__ACTION ITEM__: Find each line in the entries below that contains the string "الخبرات", and copy every such line. Matches must have the same letter case.

__DATA SHOWN__:
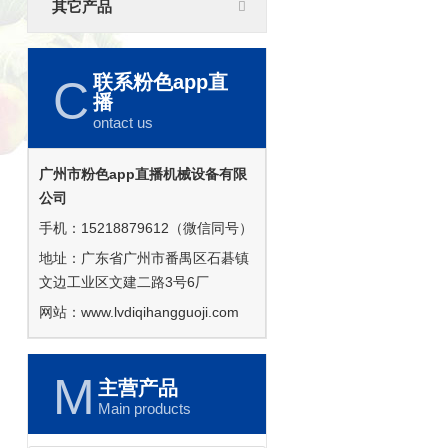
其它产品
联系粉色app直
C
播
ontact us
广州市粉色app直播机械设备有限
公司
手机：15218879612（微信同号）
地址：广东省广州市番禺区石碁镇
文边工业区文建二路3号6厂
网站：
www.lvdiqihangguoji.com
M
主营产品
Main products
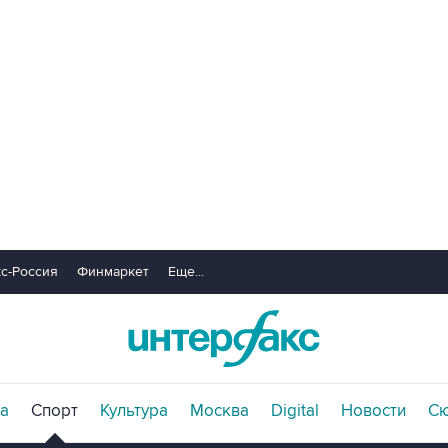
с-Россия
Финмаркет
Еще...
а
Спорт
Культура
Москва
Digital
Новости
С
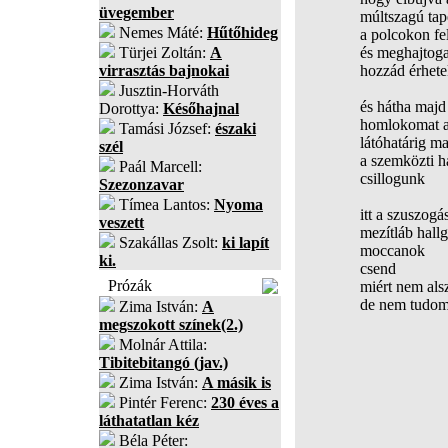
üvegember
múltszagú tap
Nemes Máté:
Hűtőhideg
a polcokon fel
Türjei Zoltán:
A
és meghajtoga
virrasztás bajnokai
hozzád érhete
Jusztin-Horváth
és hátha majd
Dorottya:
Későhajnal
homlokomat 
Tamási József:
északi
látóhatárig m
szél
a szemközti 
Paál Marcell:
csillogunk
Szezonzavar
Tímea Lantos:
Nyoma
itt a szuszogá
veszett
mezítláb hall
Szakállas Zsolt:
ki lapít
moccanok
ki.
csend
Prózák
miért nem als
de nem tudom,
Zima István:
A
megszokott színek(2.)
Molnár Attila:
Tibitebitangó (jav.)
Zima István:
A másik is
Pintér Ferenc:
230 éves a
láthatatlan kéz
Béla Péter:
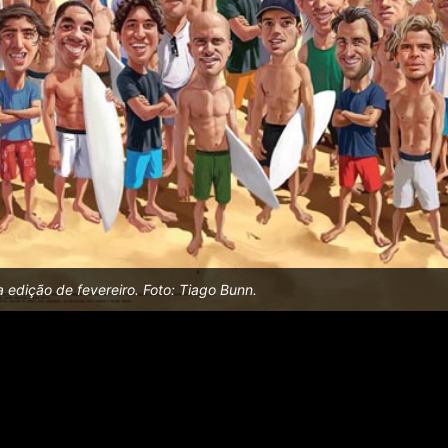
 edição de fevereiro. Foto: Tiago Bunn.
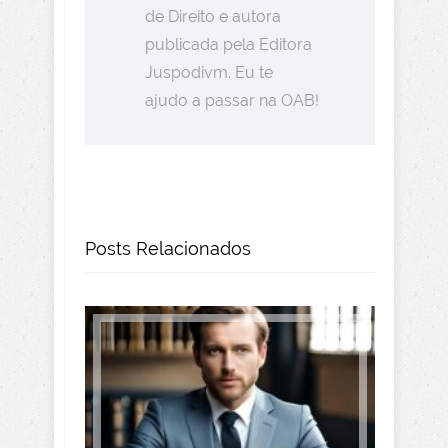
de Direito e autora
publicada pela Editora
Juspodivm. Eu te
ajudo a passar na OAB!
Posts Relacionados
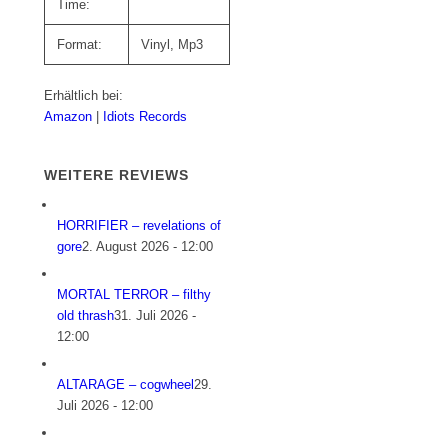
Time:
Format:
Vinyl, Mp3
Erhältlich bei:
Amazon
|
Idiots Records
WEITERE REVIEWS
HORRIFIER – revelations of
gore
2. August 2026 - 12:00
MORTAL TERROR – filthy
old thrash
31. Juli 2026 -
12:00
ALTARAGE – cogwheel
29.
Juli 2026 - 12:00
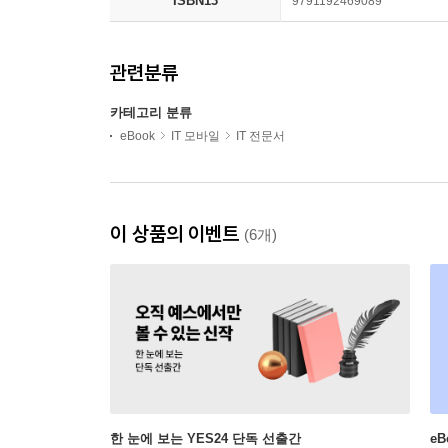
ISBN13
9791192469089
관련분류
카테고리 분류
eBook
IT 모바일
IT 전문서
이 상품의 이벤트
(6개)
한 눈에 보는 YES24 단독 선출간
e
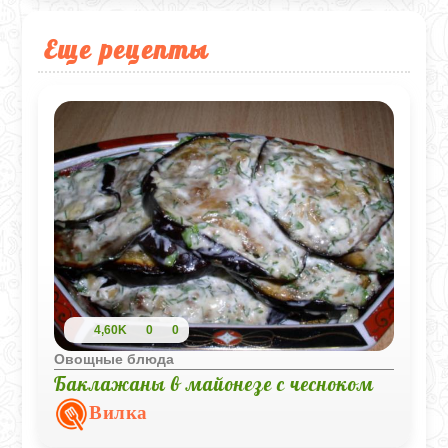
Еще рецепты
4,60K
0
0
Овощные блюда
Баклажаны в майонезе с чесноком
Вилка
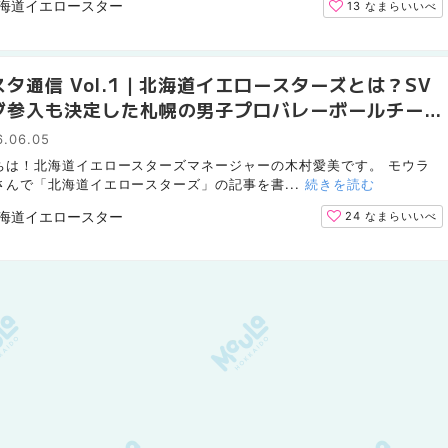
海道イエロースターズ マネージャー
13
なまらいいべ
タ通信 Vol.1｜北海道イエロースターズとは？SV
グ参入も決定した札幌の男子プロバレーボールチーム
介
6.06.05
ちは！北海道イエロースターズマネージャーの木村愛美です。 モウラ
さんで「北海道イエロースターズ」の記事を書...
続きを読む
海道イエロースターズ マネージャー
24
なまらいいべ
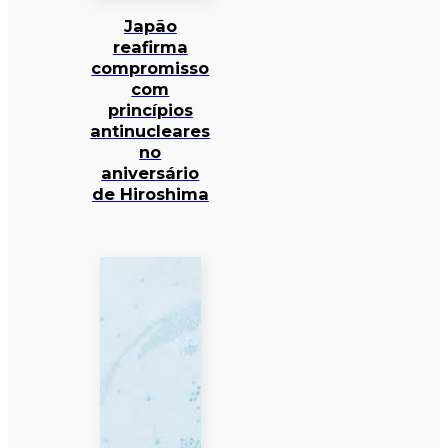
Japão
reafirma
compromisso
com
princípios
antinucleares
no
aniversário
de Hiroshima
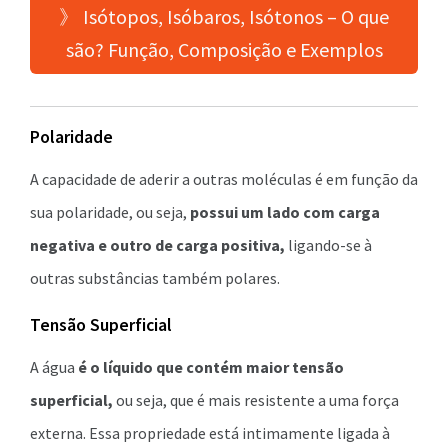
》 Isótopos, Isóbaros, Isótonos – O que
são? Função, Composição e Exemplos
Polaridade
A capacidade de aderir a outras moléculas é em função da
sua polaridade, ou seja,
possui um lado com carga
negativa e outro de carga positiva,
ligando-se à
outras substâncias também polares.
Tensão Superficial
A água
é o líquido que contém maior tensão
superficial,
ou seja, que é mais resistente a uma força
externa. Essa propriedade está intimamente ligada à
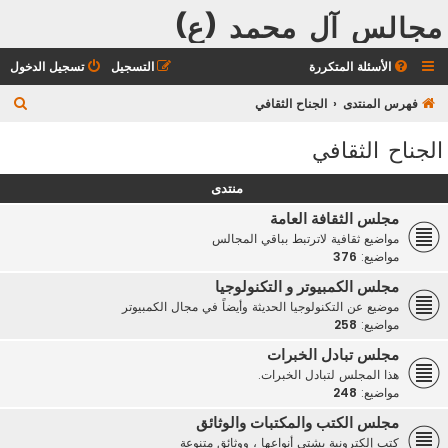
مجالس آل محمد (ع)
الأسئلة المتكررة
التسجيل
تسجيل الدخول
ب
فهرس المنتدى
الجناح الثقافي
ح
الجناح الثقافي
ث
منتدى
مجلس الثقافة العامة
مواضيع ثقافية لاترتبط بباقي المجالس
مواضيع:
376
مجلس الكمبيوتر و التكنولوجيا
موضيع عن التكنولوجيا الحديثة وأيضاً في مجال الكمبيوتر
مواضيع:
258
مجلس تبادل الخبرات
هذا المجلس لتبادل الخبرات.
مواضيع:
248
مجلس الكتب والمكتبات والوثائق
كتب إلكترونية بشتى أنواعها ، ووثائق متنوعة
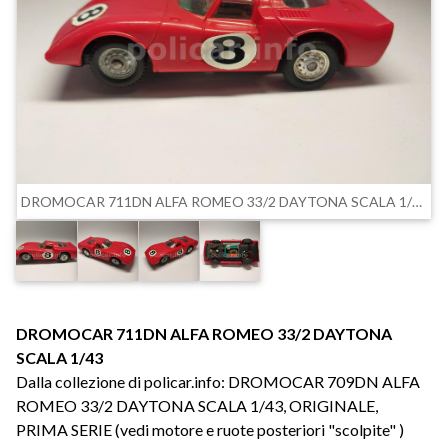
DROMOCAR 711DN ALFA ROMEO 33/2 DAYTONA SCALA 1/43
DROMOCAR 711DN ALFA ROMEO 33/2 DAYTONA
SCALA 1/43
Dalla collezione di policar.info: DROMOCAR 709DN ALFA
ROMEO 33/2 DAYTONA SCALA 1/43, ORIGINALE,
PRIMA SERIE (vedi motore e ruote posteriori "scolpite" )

__RESPONSE TO THIS TASK__:
مجلس تبادل الخبرات
هذا المجلس لتبادل الخبرات.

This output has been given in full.